● **How to complete this task**: For each statement (a), (b) and (c) about the ancient timber passage below, say whether it agrees with the passage, answering yes or no and quoting the deciding words. (a) The ancient wood samples came from a building about 170 years old. (b) The control sample was a different tree species from the ancient wood samples. (c) The materials were oven-dried at 105 °C before analysis.

● **Page extract**:
○ ○ ○ ○ ○ ○ ○
This work aims to qualitatively and quantitatively probe the evolution of the chemical structure, relative content and micromorphology of timber in China’s typical ancient buildings. Various analyses including Fourier transform infrared spectroscopy (FT-IR), Py-GC/MS, X-ray diffraction (XRD), X-ray photoelectron spectra (XPS), wood staining, scanning electron microscopy (SEM), and thermogravimetry (TG) are employed to determine the difference between fresh wood and ancient wood. This work provides valuable guidelines for creating artificial ancient woods to repair and replace the destroyed ones in China’s ancient architecture.

2. Materials and Methods

2.1. Materials

Ancient wood samples were Chinese fir (Cunninghamia lanceolata) taken from an about 170 years old wooden building in Lishui City, Zhejiang Province, China. The wood samples were tagged as LS-M (samples from the half of the thickness of the wood), LS-I (the innermost layer of wood with a thickness of about 1 mm), and LS-O (the outermost layer of wood with a thickness of about 1 mm), respectively (Figure 1). The control sample (CS) was fresh wood with the same tree species of ancient wood samples. The specific positions for taking samples have been indicated in Figure 1c. The original materials were crushed and pulverized to a size of <0.2 mm, and oven-dried at 105 °C before they were analyzed.
○ ○ ○ ○ ○ ○ ○
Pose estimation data
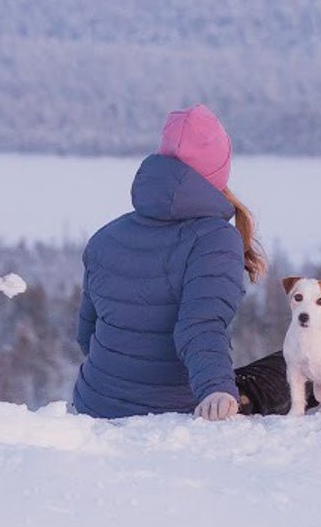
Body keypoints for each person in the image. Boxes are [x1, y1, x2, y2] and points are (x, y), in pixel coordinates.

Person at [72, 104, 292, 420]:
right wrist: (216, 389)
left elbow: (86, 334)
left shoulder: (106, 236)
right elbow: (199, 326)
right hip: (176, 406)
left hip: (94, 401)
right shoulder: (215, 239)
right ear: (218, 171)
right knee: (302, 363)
○ ○ ○ ○ ○ ○ ○
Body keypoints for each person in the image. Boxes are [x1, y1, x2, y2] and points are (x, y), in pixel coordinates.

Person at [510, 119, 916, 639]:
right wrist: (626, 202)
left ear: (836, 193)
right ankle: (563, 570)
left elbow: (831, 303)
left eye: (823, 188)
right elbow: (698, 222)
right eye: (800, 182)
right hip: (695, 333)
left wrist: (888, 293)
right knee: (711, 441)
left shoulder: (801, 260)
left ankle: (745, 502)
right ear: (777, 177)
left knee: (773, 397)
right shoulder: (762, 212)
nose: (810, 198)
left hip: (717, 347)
○ ○ ○ ○ ○ ○ ○
● **Exercise result**:
(a) Yes: "taken from an about 170 years old wooden building in Lishui City, Zhejiang Province, China"
(b) No: "fresh wood with the same tree species of ancient wood samples"
(c) Yes: "oven-dried at 105 °C before they were analyzed"